The AI Impact view provides a directional measure of AI contribution by analyzing code changes and classifying code blocks as AI-generated or human-written.

What you’ll see

  • AI vs. human classification for code at a PR level

  • Confidence score for the classification

  • Aggregated trends for a clearer team-level view

Why teams use this view

Many AI dashboards measure tool activity. Hivel goes a step further by measuring production outcomes by focusing on code that has moved through review and been merged.

User adoption categories

To help you quickly understand adoption at the individual level, Hivel groups users into categories based on AI usage within the selected time range.

  • Inactive: 0%

  • Occasional: 1–30%

  • Moderate: 31–70%

  • Heavy: 71–100%

By default, the analysis covers the last 2 days, with an option to run a historical sync to understand past trends.

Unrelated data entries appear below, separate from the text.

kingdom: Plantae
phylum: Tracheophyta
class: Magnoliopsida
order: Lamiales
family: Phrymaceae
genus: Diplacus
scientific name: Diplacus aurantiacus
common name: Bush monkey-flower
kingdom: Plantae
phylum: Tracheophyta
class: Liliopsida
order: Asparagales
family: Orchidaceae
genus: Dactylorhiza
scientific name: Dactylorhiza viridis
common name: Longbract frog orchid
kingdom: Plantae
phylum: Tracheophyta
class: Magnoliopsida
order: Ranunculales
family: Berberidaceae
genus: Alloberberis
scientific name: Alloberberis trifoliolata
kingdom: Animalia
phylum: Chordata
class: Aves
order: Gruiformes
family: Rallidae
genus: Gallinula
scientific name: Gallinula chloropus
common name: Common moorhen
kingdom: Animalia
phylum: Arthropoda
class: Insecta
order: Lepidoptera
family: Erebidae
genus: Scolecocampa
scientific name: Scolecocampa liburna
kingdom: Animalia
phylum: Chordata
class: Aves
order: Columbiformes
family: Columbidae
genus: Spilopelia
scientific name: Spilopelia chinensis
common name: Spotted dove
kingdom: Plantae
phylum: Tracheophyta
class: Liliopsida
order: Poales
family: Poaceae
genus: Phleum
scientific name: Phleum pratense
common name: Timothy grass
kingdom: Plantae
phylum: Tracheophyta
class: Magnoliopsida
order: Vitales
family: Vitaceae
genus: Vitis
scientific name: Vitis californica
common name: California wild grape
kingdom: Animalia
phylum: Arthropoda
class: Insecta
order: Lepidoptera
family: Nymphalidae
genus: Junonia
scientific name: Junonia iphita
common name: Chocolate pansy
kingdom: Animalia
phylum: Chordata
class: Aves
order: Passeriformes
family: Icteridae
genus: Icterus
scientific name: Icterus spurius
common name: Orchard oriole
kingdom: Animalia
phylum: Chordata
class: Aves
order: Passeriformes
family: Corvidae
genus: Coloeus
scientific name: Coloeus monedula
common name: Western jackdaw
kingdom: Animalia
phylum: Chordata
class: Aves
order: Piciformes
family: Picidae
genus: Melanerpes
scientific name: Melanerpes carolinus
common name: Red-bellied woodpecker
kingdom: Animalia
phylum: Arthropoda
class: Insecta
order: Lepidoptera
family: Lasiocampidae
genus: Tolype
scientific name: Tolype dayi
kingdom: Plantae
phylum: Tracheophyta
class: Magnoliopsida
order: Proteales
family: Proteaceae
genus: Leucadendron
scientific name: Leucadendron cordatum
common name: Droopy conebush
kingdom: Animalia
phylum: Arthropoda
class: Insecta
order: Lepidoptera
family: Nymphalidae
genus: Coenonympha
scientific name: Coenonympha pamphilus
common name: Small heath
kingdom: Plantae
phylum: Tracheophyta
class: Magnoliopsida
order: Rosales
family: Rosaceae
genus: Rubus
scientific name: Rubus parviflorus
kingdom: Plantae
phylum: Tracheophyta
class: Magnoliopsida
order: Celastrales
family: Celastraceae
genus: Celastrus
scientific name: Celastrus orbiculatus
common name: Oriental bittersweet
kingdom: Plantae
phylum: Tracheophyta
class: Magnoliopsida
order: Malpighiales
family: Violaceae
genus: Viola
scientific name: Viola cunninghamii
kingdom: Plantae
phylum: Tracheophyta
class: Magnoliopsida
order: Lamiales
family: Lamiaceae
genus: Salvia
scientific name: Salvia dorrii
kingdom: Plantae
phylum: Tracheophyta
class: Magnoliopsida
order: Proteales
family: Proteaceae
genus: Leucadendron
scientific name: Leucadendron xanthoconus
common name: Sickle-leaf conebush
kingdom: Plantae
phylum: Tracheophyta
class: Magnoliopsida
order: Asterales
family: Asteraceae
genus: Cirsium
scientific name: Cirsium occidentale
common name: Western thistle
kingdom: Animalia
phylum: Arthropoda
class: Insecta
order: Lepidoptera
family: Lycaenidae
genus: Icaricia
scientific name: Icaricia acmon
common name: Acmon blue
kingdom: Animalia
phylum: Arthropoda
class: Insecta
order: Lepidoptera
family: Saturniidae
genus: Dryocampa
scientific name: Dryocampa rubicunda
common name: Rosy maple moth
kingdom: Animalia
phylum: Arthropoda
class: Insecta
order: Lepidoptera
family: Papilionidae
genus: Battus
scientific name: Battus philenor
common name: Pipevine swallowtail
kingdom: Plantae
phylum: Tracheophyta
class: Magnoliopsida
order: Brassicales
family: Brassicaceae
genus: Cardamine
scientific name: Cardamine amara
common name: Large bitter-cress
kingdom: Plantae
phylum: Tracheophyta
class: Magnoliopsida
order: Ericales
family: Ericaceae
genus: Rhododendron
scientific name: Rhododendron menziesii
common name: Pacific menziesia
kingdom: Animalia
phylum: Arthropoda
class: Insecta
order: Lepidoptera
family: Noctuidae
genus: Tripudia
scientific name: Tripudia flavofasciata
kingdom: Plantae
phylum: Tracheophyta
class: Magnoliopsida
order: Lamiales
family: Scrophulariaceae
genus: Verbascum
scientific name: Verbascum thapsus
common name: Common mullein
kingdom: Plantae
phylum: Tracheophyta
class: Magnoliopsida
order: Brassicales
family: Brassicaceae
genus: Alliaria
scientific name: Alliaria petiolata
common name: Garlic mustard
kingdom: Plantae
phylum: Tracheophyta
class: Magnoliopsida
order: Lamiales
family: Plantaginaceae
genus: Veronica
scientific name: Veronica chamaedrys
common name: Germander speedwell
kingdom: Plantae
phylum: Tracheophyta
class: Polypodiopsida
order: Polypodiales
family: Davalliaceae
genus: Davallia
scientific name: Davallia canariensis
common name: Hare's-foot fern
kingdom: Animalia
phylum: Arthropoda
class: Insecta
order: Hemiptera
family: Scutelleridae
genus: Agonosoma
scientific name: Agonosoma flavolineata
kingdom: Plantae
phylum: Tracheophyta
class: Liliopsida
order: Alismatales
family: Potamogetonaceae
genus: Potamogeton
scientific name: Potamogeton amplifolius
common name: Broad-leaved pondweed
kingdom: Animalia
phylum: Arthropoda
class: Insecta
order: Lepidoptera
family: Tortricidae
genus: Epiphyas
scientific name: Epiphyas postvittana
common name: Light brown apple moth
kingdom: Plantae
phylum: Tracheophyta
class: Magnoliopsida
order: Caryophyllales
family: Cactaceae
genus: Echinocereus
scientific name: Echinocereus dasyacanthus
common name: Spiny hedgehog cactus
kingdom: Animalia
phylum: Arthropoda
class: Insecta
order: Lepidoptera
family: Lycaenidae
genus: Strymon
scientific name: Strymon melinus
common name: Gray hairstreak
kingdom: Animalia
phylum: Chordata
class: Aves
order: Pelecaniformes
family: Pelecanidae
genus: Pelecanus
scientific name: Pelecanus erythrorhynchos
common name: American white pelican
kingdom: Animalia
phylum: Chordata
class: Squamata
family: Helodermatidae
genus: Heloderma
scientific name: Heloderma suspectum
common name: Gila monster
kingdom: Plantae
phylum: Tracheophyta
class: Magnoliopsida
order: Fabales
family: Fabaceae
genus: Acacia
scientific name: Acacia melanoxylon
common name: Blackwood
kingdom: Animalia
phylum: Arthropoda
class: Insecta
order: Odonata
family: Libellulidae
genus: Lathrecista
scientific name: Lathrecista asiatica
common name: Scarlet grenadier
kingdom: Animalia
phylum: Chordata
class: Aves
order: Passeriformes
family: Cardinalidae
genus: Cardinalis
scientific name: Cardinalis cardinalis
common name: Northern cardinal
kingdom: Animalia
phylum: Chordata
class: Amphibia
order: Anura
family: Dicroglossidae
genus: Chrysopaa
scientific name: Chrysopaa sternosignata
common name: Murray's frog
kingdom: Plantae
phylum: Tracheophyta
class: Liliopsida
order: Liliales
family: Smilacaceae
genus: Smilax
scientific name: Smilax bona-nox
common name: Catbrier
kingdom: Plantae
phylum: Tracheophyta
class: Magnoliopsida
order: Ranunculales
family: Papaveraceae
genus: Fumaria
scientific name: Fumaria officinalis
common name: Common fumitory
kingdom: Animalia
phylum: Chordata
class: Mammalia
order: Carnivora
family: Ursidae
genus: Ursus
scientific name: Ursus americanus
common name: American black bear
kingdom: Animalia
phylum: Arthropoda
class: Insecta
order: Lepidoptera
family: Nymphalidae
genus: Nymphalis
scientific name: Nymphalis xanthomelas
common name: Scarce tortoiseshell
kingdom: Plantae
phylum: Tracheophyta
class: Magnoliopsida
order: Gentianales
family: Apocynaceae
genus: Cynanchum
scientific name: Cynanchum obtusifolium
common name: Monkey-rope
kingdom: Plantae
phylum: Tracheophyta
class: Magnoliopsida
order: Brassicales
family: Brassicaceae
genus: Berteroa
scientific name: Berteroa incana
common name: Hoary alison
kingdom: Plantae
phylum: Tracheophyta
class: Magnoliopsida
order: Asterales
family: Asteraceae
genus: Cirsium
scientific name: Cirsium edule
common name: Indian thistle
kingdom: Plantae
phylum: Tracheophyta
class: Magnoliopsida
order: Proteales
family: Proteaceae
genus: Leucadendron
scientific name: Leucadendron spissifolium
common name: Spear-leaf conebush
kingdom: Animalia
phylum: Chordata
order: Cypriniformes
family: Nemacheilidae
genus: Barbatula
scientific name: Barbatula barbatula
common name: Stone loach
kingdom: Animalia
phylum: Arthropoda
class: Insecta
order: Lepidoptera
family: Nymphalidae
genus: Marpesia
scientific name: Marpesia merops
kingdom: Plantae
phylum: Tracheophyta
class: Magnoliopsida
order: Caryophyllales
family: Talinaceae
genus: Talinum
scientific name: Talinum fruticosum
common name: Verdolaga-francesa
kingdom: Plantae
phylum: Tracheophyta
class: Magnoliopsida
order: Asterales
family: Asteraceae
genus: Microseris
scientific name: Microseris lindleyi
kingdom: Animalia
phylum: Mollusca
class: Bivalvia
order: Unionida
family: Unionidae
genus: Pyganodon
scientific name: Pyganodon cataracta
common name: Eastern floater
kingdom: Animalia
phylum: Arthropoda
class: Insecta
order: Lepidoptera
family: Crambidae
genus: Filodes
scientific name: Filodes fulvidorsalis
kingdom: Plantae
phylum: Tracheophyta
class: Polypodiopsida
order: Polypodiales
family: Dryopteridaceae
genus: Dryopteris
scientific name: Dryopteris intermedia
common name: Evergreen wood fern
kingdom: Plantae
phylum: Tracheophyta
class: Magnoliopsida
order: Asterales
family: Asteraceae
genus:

The screen also highlights how adoption changes over time.

  • Team AI usage trends: understand which teams are leading adoption and where additional enablement may help.

  • Developer distribution trends: see how usage is distributed across developers and how it shifts over time.

Common questions

Why might Hivel show lower AI usage than other dashboards?

In most cases, discrepancies are caused by one of the following:

  1. Unmerged pull requests (only merged code is included).

  2. Processing delays for very large PRs.

  3. Commits details have not been processed for some reason, which blocks telemetry collection.

  4. Historic data has not been synced, which can limit comparisons.

How the confidence score is summarized

  • Code blocks within a PR are analyzed individually.

  • At the PR level, the confidence score generally scales with the amount of code in the PR. In practice, larger PRs tend to yield higher confidence, while smaller PRs tend to yield lower confidence.

Conclusion

Hivel’s AI Impact Screen provides a practical, production-focused way to understand AI usage across teams and developers, so you can scale AI tooling with clarity and confidence.